**Records supplied:**
>> start

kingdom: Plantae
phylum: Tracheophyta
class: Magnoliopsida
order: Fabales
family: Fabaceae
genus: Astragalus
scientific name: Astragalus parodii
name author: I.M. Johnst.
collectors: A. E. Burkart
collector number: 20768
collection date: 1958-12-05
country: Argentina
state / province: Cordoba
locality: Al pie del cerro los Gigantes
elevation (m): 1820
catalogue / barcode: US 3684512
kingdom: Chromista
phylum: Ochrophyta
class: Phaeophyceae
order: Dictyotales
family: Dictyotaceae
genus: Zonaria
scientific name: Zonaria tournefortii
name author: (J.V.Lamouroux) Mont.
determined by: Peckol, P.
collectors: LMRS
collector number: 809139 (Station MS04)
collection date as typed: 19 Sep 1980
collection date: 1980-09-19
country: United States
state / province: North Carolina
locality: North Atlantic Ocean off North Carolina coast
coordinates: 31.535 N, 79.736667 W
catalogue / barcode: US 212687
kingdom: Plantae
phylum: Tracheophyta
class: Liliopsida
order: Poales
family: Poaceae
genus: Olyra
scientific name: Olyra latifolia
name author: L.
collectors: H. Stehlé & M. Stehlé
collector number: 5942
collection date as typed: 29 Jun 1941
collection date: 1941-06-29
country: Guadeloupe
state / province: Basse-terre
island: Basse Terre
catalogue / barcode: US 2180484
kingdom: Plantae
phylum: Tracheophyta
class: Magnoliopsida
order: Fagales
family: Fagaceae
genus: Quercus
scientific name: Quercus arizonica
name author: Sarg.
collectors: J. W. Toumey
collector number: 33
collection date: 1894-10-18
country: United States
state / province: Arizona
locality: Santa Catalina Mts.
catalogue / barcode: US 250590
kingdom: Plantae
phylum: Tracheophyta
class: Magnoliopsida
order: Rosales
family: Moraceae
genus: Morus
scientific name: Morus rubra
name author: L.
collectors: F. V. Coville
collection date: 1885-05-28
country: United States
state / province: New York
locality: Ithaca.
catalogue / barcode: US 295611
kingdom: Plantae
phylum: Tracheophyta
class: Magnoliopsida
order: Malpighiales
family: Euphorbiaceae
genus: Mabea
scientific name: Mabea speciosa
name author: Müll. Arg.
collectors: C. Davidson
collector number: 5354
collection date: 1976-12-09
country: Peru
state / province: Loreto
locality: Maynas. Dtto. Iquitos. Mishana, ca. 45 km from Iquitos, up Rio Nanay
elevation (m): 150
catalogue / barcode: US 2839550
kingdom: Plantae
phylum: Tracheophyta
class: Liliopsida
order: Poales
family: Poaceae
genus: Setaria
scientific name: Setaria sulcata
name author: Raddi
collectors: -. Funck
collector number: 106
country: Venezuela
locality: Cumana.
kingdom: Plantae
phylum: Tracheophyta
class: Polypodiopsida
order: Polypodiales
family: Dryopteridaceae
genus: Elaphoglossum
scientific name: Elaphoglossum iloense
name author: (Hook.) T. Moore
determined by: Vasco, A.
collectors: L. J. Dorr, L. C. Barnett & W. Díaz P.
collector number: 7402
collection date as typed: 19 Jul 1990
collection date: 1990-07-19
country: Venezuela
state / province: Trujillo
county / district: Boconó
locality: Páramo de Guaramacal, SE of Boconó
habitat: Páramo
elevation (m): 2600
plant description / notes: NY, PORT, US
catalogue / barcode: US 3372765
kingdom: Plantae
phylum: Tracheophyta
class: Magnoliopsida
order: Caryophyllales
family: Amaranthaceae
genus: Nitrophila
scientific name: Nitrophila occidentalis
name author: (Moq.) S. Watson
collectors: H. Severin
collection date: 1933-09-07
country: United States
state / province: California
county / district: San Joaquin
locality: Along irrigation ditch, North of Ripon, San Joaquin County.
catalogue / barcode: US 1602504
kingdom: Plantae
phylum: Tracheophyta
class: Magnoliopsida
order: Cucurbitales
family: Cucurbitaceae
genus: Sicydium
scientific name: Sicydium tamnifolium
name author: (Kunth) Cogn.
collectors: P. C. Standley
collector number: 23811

>> end

**Task goal:** Retype every line of the listing above word for word, with each field name and value unchanged.

**Written solution:**
kingdom: Plantae
phylum: Tracheophyta
class: Magnoliopsida
order: Fabales
family: Fabaceae
genus: Astragalus
scientific name: Astragalus parodii
name author: I.M. Johnst.
collectors: A. E. Burkart
collector number: 20768
collection date: 1958-12-05
country: Argentina
state / province: Cordoba
locality: Al pie del cerro los Gigantes
elevation (m): 1820
catalogue / barcode: US 3684512
kingdom: Chromista
phylum: Ochrophyta
class: Phaeophyceae
order: Dictyotales
family: Dictyotaceae
genus: Zonaria
scientific name: Zonaria tournefortii
name author: (J.V.Lamouroux) Mont.
determined by: Peckol, P.
collectors: LMRS
collector number: 809139 (Station MS04)
collection date as typed: 19 Sep 1980
collection date: 1980-09-19
country: United States
state / province: North Carolina
locality: North Atlantic Ocean off North Carolina coast
coordinates: 31.535 N, 79.736667 W
catalogue / barcode: US 212687
kingdom: Plantae
phylum: Tracheophyta
class: Liliopsida
order: Poales
family: Poaceae
genus: Olyra
scientific name: Olyra latifolia
name author: L.
collectors: H. Stehlé & M. Stehlé
collector number: 5942
collection date as typed: 29 Jun 1941
collection date: 1941-06-29
country: Guadeloupe
state / province: Basse-terre
island: Basse Terre
catalogue / barcode: US 2180484
kingdom: Plantae
phylum: Tracheophyta
class: Magnoliopsida
order: Fagales
family: Fagaceae
genus: Quercus
scientific name: Quercus arizonica
name author: Sarg.
collectors: J. W. Toumey
collector number: 33
collection date: 1894-10-18
country: United States
state / province: Arizona
locality: Santa Catalina Mts.
catalogue / barcode: US 250590
kingdom: Plantae
phylum: Tracheophyta
class: Magnoliopsida
order: Rosales
family: Moraceae
genus: Morus
scientific name: Morus rubra
name author: L.
collectors: F. V. Coville
collection date: 1885-05-28
country: United States
state / province: New York
locality: Ithaca.
catalogue / barcode: US 295611
kingdom: Plantae
phylum: Tracheophyta
class: Magnoliopsida
order: Malpighiales
family: Euphorbiaceae
genus: Mabea
scientific name: Mabea speciosa
name author: Müll. Arg.
collectors: C. Davidson
collector number: 5354
collection date: 1976-12-09
country: Peru
state / province: Loreto
locality: Maynas. Dtto. Iquitos. Mishana, ca. 45 km from Iquitos, up Rio Nanay
elevation (m): 150
catalogue / barcode: US 2839550
kingdom: Plantae
phylum: Tracheophyta
class: Liliopsida
order: Poales
family: Poaceae
genus: Setaria
scientific name: Setaria sulcata
name author: Raddi
collectors: -. Funck
collector number: 106
country: Venezuela
locality: Cumana.
kingdom: Plantae
phylum: Tracheophyta
class: Polypodiopsida
order: Polypodiales
family: Dryopteridaceae
genus: Elaphoglossum
scientific name: Elaphoglossum iloense
name author: (Hook.) T. Moore
determined by: Vasco, A.
collectors: L. J. Dorr, L. C. Barnett & W. Díaz P.
collector number: 7402
collection date as typed: 19 Jul 1990
collection date: 1990-07-19
country: Venezuela
state / province: Trujillo
county / district: Boconó
locality: Páramo de Guaramacal, SE of Boconó
habitat: Páramo
elevation (m): 2600
plant description / notes: NY, PORT, US
catalogue / barcode: US 3372765
kingdom: Plantae
phylum: Tracheophyta
class: Magnoliopsida
order: Caryophyllales
family: Amaranthaceae
genus: Nitrophila
scientific name: Nitrophila occidentalis
name author: (Moq.) S. Watson
collectors: H. Severin
collection date: 1933-09-07
country: United States
state / province: California
county / district: San Joaquin
locality: Along irrigation ditch, North of Ripon, San Joaquin County.
catalogue / barcode: US 1602504
kingdom: Plantae
phylum: Tracheophyta
class: Magnoliopsida
order: Cucurbitales
family: Cucurbitaceae
genus: Sicydium
scientific name: Sicydium tamnifolium
name author: (Kunth) Cogn.
collectors: P. C. Standley
collector number: 23811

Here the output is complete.